_STUDY MATERIAL_.
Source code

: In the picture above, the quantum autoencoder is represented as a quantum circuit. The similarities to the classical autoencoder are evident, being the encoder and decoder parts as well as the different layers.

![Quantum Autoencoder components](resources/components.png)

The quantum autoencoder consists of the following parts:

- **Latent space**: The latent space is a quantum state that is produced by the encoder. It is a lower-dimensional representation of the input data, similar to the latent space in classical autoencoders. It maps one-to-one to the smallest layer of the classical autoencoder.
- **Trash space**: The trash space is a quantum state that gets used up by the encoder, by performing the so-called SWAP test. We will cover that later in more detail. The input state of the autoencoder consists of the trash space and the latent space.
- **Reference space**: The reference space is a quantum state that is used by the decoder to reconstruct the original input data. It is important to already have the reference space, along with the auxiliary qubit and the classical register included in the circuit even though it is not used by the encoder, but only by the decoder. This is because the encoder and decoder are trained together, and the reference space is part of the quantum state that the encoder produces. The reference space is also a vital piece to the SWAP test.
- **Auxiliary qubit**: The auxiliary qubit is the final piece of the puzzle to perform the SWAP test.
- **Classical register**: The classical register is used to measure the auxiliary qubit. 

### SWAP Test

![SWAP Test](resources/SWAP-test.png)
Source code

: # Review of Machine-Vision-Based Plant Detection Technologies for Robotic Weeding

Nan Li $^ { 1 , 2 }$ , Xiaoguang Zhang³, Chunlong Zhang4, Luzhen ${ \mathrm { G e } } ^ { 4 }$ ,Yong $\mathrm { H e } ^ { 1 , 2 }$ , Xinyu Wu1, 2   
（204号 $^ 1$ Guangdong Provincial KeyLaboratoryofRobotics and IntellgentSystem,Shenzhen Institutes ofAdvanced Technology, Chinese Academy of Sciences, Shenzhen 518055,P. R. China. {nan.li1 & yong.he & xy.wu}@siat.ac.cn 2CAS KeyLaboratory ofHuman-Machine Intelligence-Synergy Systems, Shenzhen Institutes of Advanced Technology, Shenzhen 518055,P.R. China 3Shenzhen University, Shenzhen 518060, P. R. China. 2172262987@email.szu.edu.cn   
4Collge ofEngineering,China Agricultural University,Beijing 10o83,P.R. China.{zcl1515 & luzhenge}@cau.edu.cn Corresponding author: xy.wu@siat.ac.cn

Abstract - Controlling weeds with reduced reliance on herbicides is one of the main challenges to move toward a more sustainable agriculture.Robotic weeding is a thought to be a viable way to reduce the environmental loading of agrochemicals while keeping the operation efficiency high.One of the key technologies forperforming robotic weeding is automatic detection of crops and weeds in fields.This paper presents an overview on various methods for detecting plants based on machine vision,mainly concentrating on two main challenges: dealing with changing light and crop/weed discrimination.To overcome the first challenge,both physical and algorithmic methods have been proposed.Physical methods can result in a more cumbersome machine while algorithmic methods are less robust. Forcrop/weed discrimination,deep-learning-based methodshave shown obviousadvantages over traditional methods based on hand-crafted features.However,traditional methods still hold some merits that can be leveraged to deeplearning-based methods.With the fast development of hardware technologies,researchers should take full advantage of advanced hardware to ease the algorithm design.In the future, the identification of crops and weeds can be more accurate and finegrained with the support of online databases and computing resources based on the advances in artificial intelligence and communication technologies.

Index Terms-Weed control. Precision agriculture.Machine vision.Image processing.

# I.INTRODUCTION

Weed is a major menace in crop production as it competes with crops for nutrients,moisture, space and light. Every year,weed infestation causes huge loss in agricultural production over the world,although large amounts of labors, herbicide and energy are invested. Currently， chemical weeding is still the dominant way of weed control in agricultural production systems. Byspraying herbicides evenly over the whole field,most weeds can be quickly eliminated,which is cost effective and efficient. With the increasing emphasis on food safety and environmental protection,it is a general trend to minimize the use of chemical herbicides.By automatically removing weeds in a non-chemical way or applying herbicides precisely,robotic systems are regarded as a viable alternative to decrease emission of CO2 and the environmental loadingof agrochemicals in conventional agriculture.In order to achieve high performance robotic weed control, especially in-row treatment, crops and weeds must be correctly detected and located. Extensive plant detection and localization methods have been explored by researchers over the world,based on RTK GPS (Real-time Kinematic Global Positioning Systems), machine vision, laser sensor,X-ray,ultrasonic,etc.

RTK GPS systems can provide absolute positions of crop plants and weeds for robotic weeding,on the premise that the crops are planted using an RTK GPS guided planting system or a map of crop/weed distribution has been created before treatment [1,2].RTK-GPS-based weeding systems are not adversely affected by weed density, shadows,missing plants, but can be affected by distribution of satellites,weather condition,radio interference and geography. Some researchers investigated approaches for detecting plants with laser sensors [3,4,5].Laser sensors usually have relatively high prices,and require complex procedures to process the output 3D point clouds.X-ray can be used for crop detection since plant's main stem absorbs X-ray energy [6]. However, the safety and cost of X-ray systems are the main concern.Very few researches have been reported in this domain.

_WHAT THE TASK ASKS_.
What you return should be the lines from the start of the data through the line with "Xinyu Wu1, 2", quoted exactly and nothing more.

_SOLUTION TO THE PROBLEM_.
Source code

: In the picture above, the quantum autoencoder is represented as a quantum circuit. The similarities to the classical autoencoder are evident, being the encoder and decoder parts as well as the different layers.

![Quantum Autoencoder components](resources/components.png)

The quantum autoencoder consists of the following parts:

- **Latent space**: The latent space is a quantum state that is produced by the encoder. It is a lower-dimensional representation of the input data, similar to the latent space in classical autoencoders. It maps one-to-one to the smallest layer of the classical autoencoder.
- **Trash space**: The trash space is a quantum state that gets used up by the encoder, by performing the so-called SWAP test. We will cover that later in more detail. The input state of the autoencoder consists of the trash space and the latent space.
- **Reference space**: The reference space is a quantum state that is used by the decoder to reconstruct the original input data. It is important to already have the reference space, along with the auxiliary qubit and the classical register included in the circuit even though it is not used by the encoder, but only by the decoder. This is because the encoder and decoder are trained together, and the reference space is part of the quantum state that the encoder produces. The reference space is also a vital piece to the SWAP test.
- **Auxiliary qubit**: The auxiliary qubit is the final piece of the puzzle to perform the SWAP test.
- **Classical register**: The classical register is used to measure the auxiliary qubit. 

### SWAP Test

![SWAP Test](resources/SWAP-test.png)
Source code

: # Review of Machine-Vision-Based Plant Detection Technologies for Robotic Weeding

Nan Li $^ { 1 , 2 }$ , Xiaoguang Zhang³, Chunlong Zhang4, Luzhen ${ \mathrm { G e } } ^ { 4 }$ ,Yong $\mathrm { H e } ^ { 1 , 2 }$ , Xinyu Wu1, 2   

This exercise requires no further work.